I'm still angry at the doctor who released my father from the hospital when his numbers looked fine. (The nurses were horrified to learn he'd been discharged; they knew my father wasn't well enough to leave just by looking at him ... he was readmitted two days later via the emergency room and died in the hospital.) I'm afraid of hospital errors like what happened after my back surgery: I took morphine orally, the nurse wrote it on the chart, I threw up everything, and the shift changed. I didn't have morphine for two hours despite my mother and father's begging, because "it's in the chart" ... fortunately, I only have a nightmare remembrance of that, but that's a "10" on the pain scale for me. There was the hospital nurse who came to take the stitches out of my hand.
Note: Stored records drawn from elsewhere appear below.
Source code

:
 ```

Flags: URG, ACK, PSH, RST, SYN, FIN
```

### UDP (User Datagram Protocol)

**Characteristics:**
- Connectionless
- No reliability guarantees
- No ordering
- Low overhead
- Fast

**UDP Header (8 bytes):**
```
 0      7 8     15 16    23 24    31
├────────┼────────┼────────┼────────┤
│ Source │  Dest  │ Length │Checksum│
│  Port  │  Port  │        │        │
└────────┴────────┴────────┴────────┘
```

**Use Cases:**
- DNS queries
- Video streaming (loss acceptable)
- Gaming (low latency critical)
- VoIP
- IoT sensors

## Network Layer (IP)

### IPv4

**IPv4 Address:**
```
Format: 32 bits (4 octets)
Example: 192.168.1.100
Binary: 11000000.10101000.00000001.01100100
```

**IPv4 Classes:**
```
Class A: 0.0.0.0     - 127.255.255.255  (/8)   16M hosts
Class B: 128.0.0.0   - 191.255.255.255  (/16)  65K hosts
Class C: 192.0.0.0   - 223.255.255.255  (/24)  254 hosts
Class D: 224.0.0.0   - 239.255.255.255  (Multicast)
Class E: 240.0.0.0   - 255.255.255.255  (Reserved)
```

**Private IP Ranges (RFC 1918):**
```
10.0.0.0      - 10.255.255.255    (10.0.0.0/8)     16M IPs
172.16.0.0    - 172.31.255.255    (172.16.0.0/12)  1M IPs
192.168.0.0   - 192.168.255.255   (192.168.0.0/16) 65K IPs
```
For stitches, there's a knot, the thread goes through the flesh, and comes out in a knot on the other side. She was supposed to cut one knot, then pull the thread out. She cut *both* knots off, and then had no way to get the thread out. I had my dad resterilize the tweezers and keep her off of me and I took out my own stitches. (And this was when I was still recuperating from back surgery.)

So that's some of the history of why I never want to be in labor or give birth in a hospital. I will drink crazy drinks, I will take weird vitamins and minerals, I will try papaya enzyme (tastes pretty good, actually). I will turn to my midwives and listen to their referrals to chiropractors. We can talk about God and about my husband's being a priest without being awkward. They are not afraid to share their faith with me. That's how I know they see me as a person.

**Disclaimer: There *are* wonderful people who work in hospitals, and I am grateful for their care and their help. I just can't automatically rely on everyone in a hospital setting to see *me* the way I can at the birthing center.